El 28 de junio del 2005, en estas mismas páginas, se publicó un artículo que titulé Psicopatología y homosexualidad. Se trataba de una crítica a las declaraciones que Aquilino Polaino, catedrático de Psicopatología de la Universidad Complutense de Madrid, había realizado ante la Comisión de Justicia del Senado. Polaino afirmó en ese momento que la homosexualidad era una patología y una conducta a reformar.
Me preguntaba entonces, retóricamente, si el profesor Polaino hacía una declaración ideológica o científica. Mi oposición a su planteamiento se basaba en tres criterios. El primero era que nadie tiene derecho a decirle a otro de qué modo debe gozar, siempre que no atente contra la libertad ajena. El segundo se sostenía en el argumento de que toda terapia «rectificadora» de la orientación sexual solo puede ser autoritaria. A estos dos criterios, de tipo ético, añadía otro: el del rigor clínico, ya que el modo (homo, hetero, fetichista o cualquiera que sea) con el que cada uno conformó su sexualidad no se modifica por un esfuerzo de voluntad, y cualquier intento de lograrlo solo conduce a un sufrimiento impotente y estéril. Mejor reconciliarse, entonces, de la mejor manera posible, con aquello que nos satisface.
Considero que no es casual que recordase ese viejo artículo cuando escuché a Irene Montero, en el contexto de la campaña de su ministerio para promover «nuevas masculinidades», defender un nuevo ideal de hombre: «Un hombre que no sigue la heteronorma, que tiene relaciones sexuales con otros hombres».
Esta propuesta va mucho mas allá de la defensa y promoción de la igualdad de hombres y mujeres en todos los ámbitos (profesionales, domésticos, de cuidados de los niños y mayores, etcétera); es una propuesta sobre el modo ideal de gozar y nada hay más peligroso que colocarse como prescriptor del goce supuestamente adecuado para el prójimo.

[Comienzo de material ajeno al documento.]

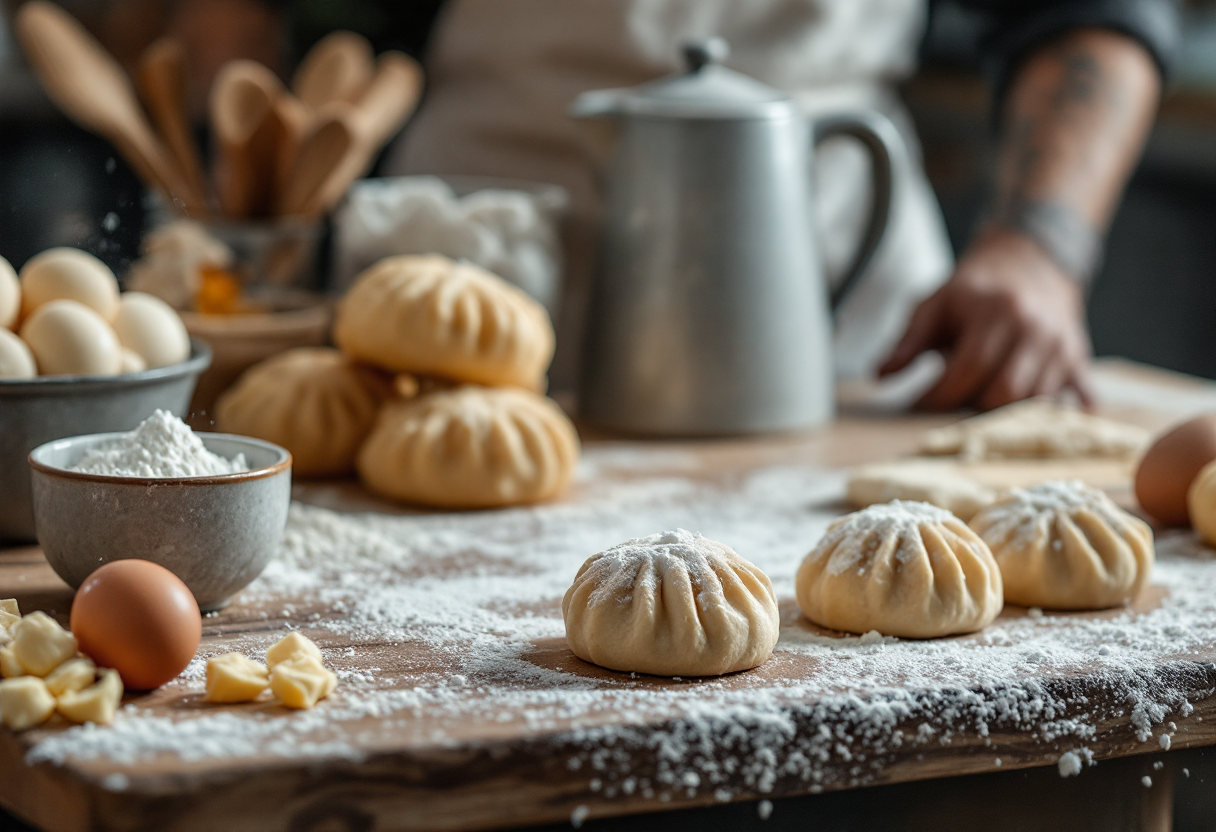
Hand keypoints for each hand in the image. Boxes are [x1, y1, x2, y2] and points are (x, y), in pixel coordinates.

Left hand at [879, 229, 1093, 410]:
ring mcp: (1061, 344)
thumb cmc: (972, 291)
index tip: (915, 404)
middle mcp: (1035, 328)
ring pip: (1035, 402)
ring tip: (978, 399)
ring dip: (1004, 412)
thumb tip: (879, 376)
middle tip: (951, 403)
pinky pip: (1077, 397)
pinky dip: (1058, 413)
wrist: (1028, 261)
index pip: (968, 368)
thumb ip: (907, 342)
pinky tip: (1038, 421)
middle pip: (1005, 392)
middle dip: (972, 407)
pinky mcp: (1078, 357)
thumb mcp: (934, 305)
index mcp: (996, 311)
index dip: (939, 395)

En este punto, tanto Aquilino Polaino (considerando la homosexualidad como una conducta a reformar) como Irene Montero (proponiendo un hombre que no sigue la heteronorma, y que tiene relaciones sexuales con otros hombres), pretenden dirigir nuestros gustos y tendencias más íntimos.
Las propuestas de Irene Montero, sostenidas en el pensamiento queer, parten de considerar la sexualidad como un constructo social más, por lo tanto podría plantearse su deconstrucción, como cualquier idea, para construirla de nuevo a voluntad. Esto se lograría promoviendo prácticas sexuales performativas, por fuera tanto de las categorías de hombre y mujer como de las de homosexualidad o heterosexualidad. De este modo, en base a la diversidad de las prácticas sexuales, se construiría una nueva sexualidad, que podría ser variable y cambiante, o en función del momento.
Este planteamiento es, para empezar, ingenuo. Lo que suscita nuestro deseo sexual depende de las fijaciones de cada uno, de las marcas, únicas e irrepetibles, que nos dejó el encuentro con la sexualidad. Proponer un modelo de deseo y satisfacción sexual (lo proponga Aquilino Polaino o Irene Montero) tiene siempre un aire de utopía autoritaria. Es irrealizable, pero que una utopía no se realice no implica que no produzca desastres por el camino.